Quand j'étais à l'école, les succursales McDonald's ont été détruites le 1er mai. Puis aussi les banques comme l'UBS et les entreprises de matières premières. McDonald's était le visage – même si pas personnel – de la malheureuse mondialisation. Aujourd'hui, je vois presque plus cela. La mondialisation est complexe, le mot est passé de mode pour la critique, et les thèmes ont changé.
Aujourd'hui, la protestation est plus concrète. Des attaques à la peinture contre l'entreprise X parce qu'elle achète du pétrole en Russie, ou une protestation médiatique contre Oatly parce que BlackRock est entré comme investisseur. La protestation a besoin d'un visage pour qu'elle n'ait prise. Et LAP est simplement plus attaquable pour cela. Un fondateur avec un passé Red Bull et des vitrines là où il y avait avant de petits magasins – quelqu'un comme ça, on peut le mettre au pilori royalement. Cotti en revanche : qui est-ce donc ? Y a-t-il un visage ? Y a-t-il une histoire de fondateur ? C'est juste un nom, rien de plus. Même Starbucks avec Howard Schultz et aujourd'hui avec l'ancien PDG de Chipotle est beaucoup plus centré sur la personne. Cotti arrive en arrière-plan, sort 20 000 succursales en quatre ans et voyage complètement en anonyme.
Quel est le « bon » prix pour une tasse de café ?
Sur le prix d'une tasse de café, il me semble que nous avons une compréhension totalement marquée localement et une incorrigibilité massive.
Car si nous nous offusquons du fait que 1,50 euro n'est pas assez pour un espresso, alors nous avons bien un « bon » prix ou du moins une fourchette de prix en tête. 1,50 euro en Italie sont largement acceptés.

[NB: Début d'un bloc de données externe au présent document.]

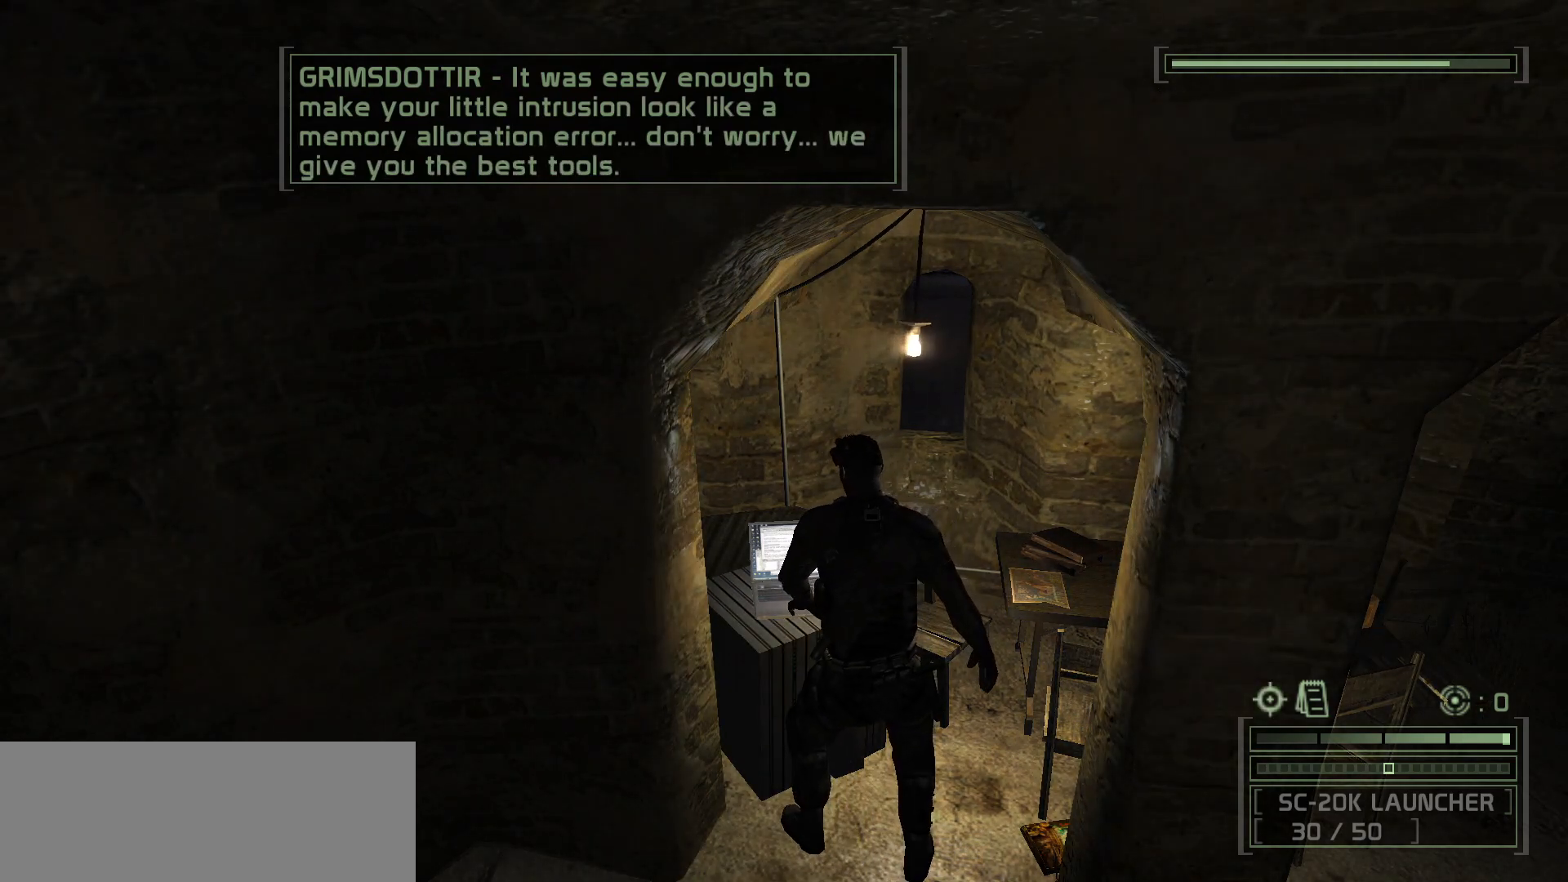
{"keys": [], "mouse": [], "events": [[67, "c", "down"], [67, "v", "down"], [133, "c", "up"], [133, "v", "up"], [217, "c", "down"], [217, "v", "down"], [300, "c", "up"], [300, "v", "up"], [383, "c", "down"], [383, "v", "down"], [467, "c", "up"], [467, "v", "up"]]}
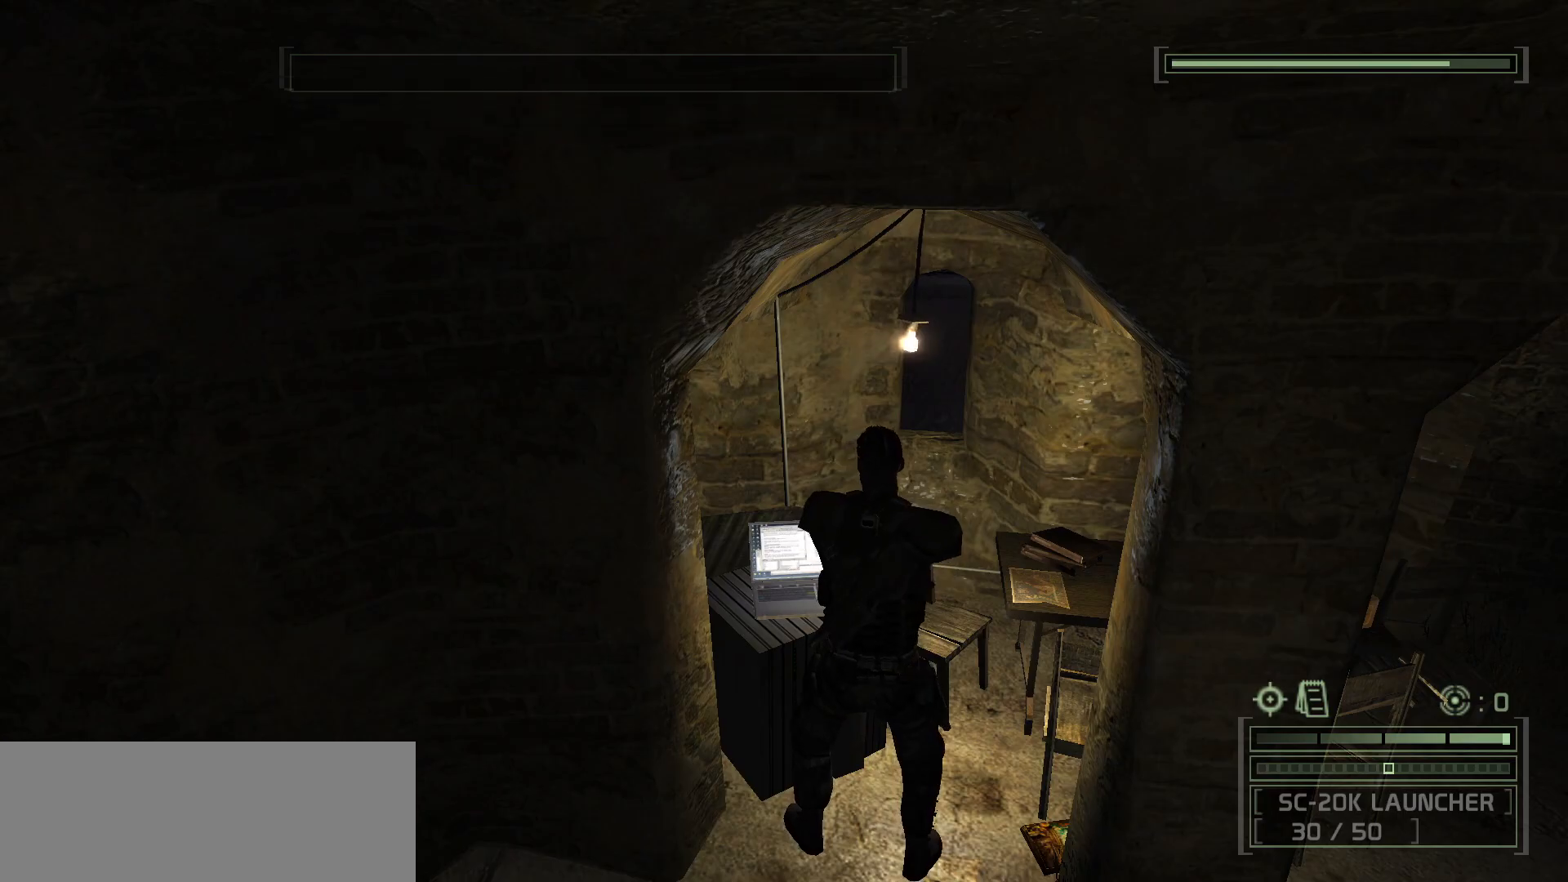
{"keys": [], "mouse": [], "events": [[50, "c", "down"], [50, "v", "down"], [150, "c", "up"], [150, "v", "up"], [217, "c", "down"], [217, "v", "down"], [317, "c", "up"], [317, "v", "up"], [383, "c", "down"], [383, "v", "down"], [467, "c", "up"], [467, "v", "up"]]}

De même, il y a de l'indignation si l'espresso est trop cher, alors c'est un produit de café de spécialité et de café hipster prétentieux. Il y a donc dans nos esprits une fourchette de prix invisible. Et je le vois aussi avec la bière artisanale, le pain au levain, le vin et les vêtements. Pas trop bas, pas trop haut. Celui qui s'est habitué à des prix de café plus élevés peut comprendre les bas prix comme une approche prédatrice. Celui qui boit déjà du café bon marché ou ne peut boire que cela ne trouve LAP et Cotti pas menaçants.
Et finalement sur l'espace social. Le « Third Space » – l'endroit où on s'assoit, boit du café et n'est ni à la maison ni au travail, donc où se produit l'interaction sociale – ce concept disparaît. Les grands canapés ne se trouvent plus dans les coffee shops, c'était dans les années 2000. Aujourd'hui, nous voyons des processus entièrement automatisés et des machines entièrement automatisées. En ce sens, LAP, Cotti etc. ne sont que des réponses à une réalité et une demande que nous créons nous-mêmes.
J'ai dit au début que l'industrie du café ferait bien de faire un peu moins de nombrilisme. Sinon, nous lamenterons à un moment donné comme les autres restaurateurs qui se plaignent de boire moins d'alcool et de fumer aujourd'hui et de le présenter comme un problème. Si j'entends des cafés dire que moins de café et plus de matcha sont consommés, cela peut être vrai ponctuellement et c'est d'abord une mission d'adapter l'offre. Ou tout simplement pas – et puis affiner son profil.
Le monde du café avec toutes ses facettes tourne vraiment vite. Et ce n'est plus seulement de l'artisanat. Nous-mêmes devenons de plus en plus numériques et testons justement aussi dans nos cafés un mousseur à lait entièrement automatique. Le romantisme n'a jamais fait du bien à l'industrie. Il est donc grand temps de remettre en question ce qui semble évident.